Dr Lieu on Early-Onset Cancer Recognition and Care
Discover ways to detect early-onset cancers sooner, avoid age bias, and coordinate multidisciplinary care, fertility, genetics, and support.
In this episode of Community Corner, Christopher H. Lieu, MD, professor of medicine at the University of Colorado Cancer Center, discusses clinical considerations in the evaluation and management of cancer in younger adults, with a focus on improving timely diagnosis and coordinated care.
Dr Lieu highlights that community oncologists and primary care clinicians are increasingly encountering younger patients with malignancies such as colorectal, breast, and gynecologic cancers. A key message is the importance of not dismissing persistent or concerning symptoms based on age alone. While many symptoms will ultimately be benign, ongoing or evolving presentations should be followed closely and re-evaluated over time. He stresses the need to maintain malignancy within the differential diagnosis to reduce the risk of delayed identification, particularly when initial evaluations are unrevealing.

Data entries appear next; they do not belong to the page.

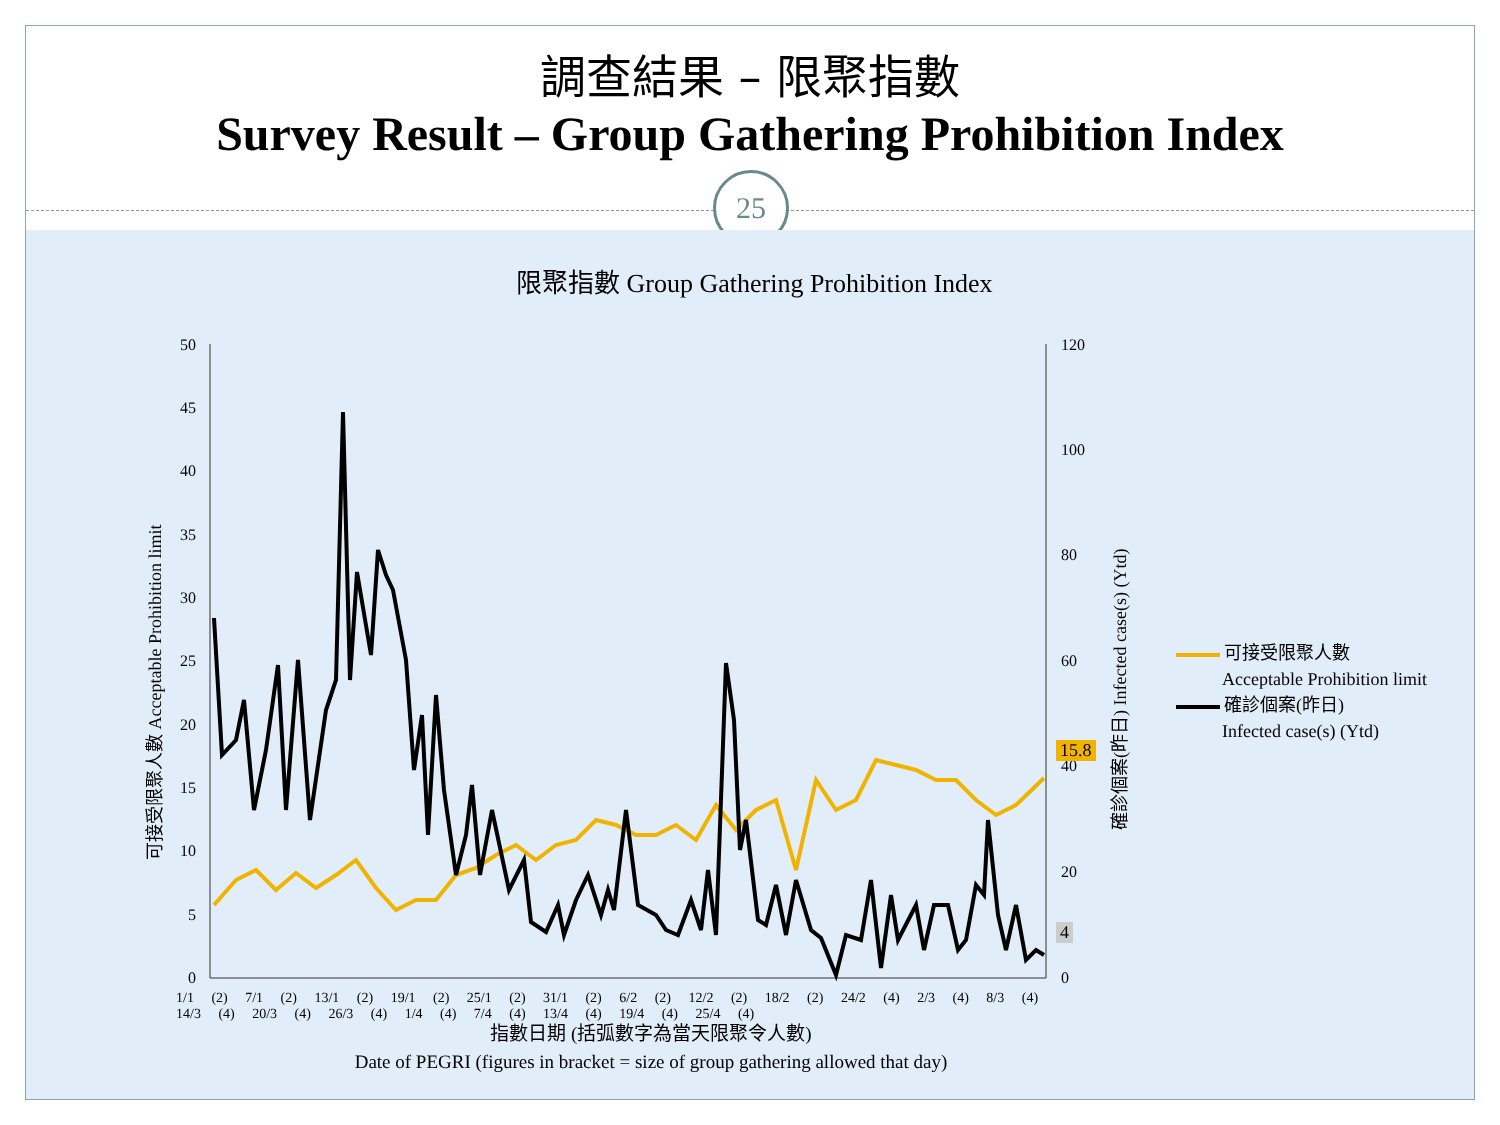調查結果 – 限聚指數
Survey Result – Group Gathering Prohibition Index
25
限聚指數 Group Gathering Prohibition Index
50
45
40
35
30
25
20
15
10
5
0
120
100
80
60
40
20
0
可接受限聚人數 Acceptable Prohibition limit
確診個案(昨日) Infected case(s) (Ytd)
15.8
4
1/1 (2) 7/1 (2) 13/1 (2) 19/1 (2) 25/1 (2) 31/1 (2) 6/2 (2) 12/2 (2) 18/2 (2) 24/2 (4) 2/3 (4) 8/3 (4) 14/3 (4) 20/3 (4) 26/3 (4) 1/4 (4) 7/4 (4) 13/4 (4) 19/4 (4) 25/4 (4)
可接受限聚人數
Acceptable Prohibition limit
確診個案(昨日)
Infected case(s) (Ytd)
指數日期 (括弧數字為當天限聚令人數)
Date of PEGRI (figures in bracket = size of group gathering allowed that day)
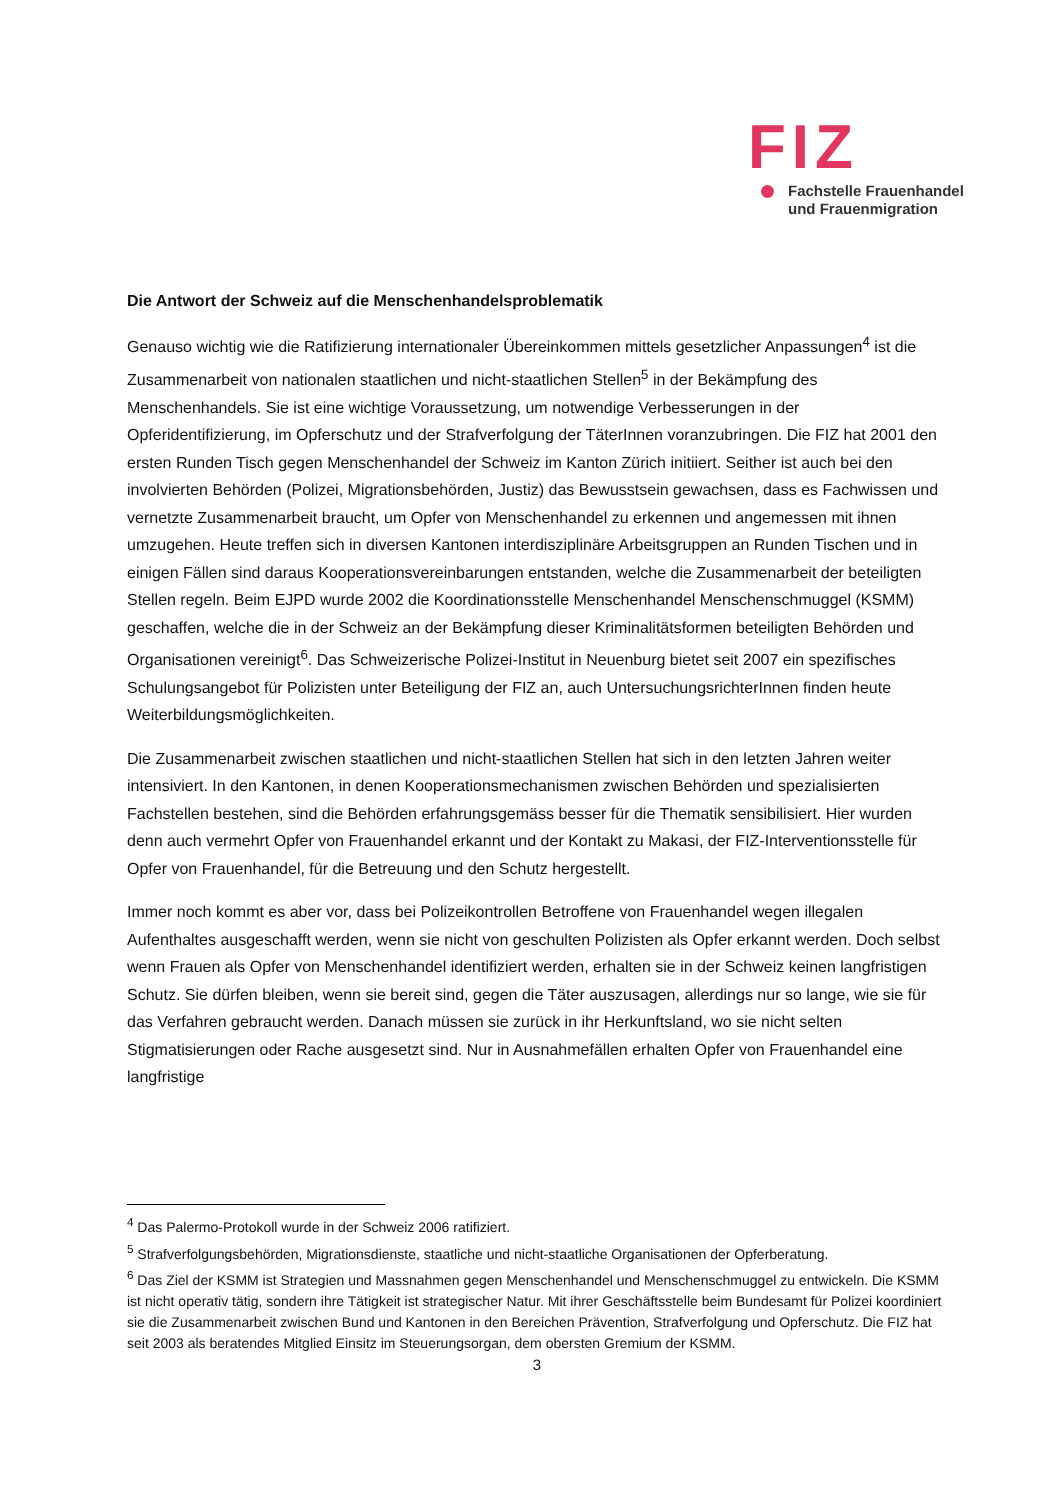FIZ
Fachstelle Frauenhandel
und Frauenmigration
Die Antwort der Schweiz auf die Menschenhandelsproblematik
Genauso wichtig wie die Ratifizierung internationaler Übereinkommen mittels gesetzlicher Anpassungen<sup>4</sup> ist die Zusammenarbeit von nationalen staatlichen und nicht-staatlichen Stellen<sup>5</sup> in der Bekämpfung des Menschenhandels. Sie ist eine wichtige Voraussetzung, um notwendige Verbesserungen in der Opferidentifizierung, im Opferschutz und der Strafverfolgung der TäterInnen voranzubringen. Die FIZ hat 2001 den ersten Runden Tisch gegen Menschenhandel der Schweiz im Kanton Zürich initiiert. Seither ist auch bei den involvierten Behörden (Polizei, Migrationsbehörden, Justiz) das Bewusstsein gewachsen, dass es Fachwissen und vernetzte Zusammenarbeit braucht, um Opfer von Menschenhandel zu erkennen und angemessen mit ihnen umzugehen. Heute treffen sich in diversen Kantonen interdisziplinäre Arbeitsgruppen an Runden Tischen und in einigen Fällen sind daraus Kooperationsvereinbarungen entstanden, welche die Zusammenarbeit der beteiligten Stellen regeln. Beim EJPD wurde 2002 die Koordinationsstelle Menschenhandel Menschenschmuggel (KSMM) geschaffen, welche die in der Schweiz an der Bekämpfung dieser Kriminalitätsformen beteiligten Behörden und Organisationen vereinigt<sup>6</sup>. Das Schweizerische Polizei-Institut in Neuenburg bietet seit 2007 ein spezifisches Schulungsangebot für Polizisten unter Beteiligung der FIZ an, auch UntersuchungsrichterInnen finden heute Weiterbildungsmöglichkeiten.
Die Zusammenarbeit zwischen staatlichen und nicht-staatlichen Stellen hat sich in den letzten Jahren weiter intensiviert. In den Kantonen, in denen Kooperationsmechanismen zwischen Behörden und spezialisierten Fachstellen bestehen, sind die Behörden erfahrungsgemäss besser für die Thematik sensibilisiert. Hier wurden denn auch vermehrt Opfer von Frauenhandel erkannt und der Kontakt zu Makasi, der FIZ-Interventionsstelle für Opfer von Frauenhandel, für die Betreuung und den Schutz hergestellt.
Immer noch kommt es aber vor, dass bei Polizeikontrollen Betroffene von Frauenhandel wegen illegalen Aufenthaltes ausgeschafft werden, wenn sie nicht von geschulten Polizisten als Opfer erkannt werden. Doch selbst wenn Frauen als Opfer von Menschenhandel identifiziert werden, erhalten sie in der Schweiz keinen langfristigen Schutz. Sie dürfen bleiben, wenn sie bereit sind, gegen die Täter auszusagen, allerdings nur so lange, wie sie für das Verfahren gebraucht werden. Danach müssen sie zurück in ihr Herkunftsland, wo sie nicht selten Stigmatisierungen oder Rache ausgesetzt sind. Nur in Ausnahmefällen erhalten Opfer von Frauenhandel eine langfristige
<sup>4</sup> Das Palermo-Protokoll wurde in der Schweiz 2006 ratifiziert.
<sup>5</sup> Strafverfolgungsbehörden, Migrationsdienste, staatliche und nicht-staatliche Organisationen der Opferberatung.
<sup>6</sup> Das Ziel der KSMM ist Strategien und Massnahmen gegen Menschenhandel und Menschenschmuggel zu entwickeln. Die KSMM ist nicht operativ tätig, sondern ihre Tätigkeit ist strategischer Natur. Mit ihrer Geschäftsstelle beim Bundesamt für Polizei koordiniert sie die Zusammenarbeit zwischen Bund und Kantonen in den Bereichen Prävention, Strafverfolgung und Opferschutz. Die FIZ hat seit 2003 als beratendes Mitglied Einsitz im Steuerungsorgan, dem obersten Gremium der KSMM.
3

Once cancer is diagnosed in a younger patient, he emphasizes the urgency of coordinated, multidisciplinary care. Ideally, patients should have streamlined access to surgical, medical, and radiation oncology, potentially in a single coordinated visit through multidisciplinary clinics. Early integration of supportive services is essential, including oncofertility counseling for fertility preservation, social work involvement to address psychosocial needs and financial strain, and referral to genetics and hereditary cancer services given the higher likelihood of inherited risk in early-onset disease.
These principles aim to help clinicians shorten time to diagnosis, coordinate complex care efficiently, and address the unique psychosocial and long-term survivorship needs of younger patients across care settings.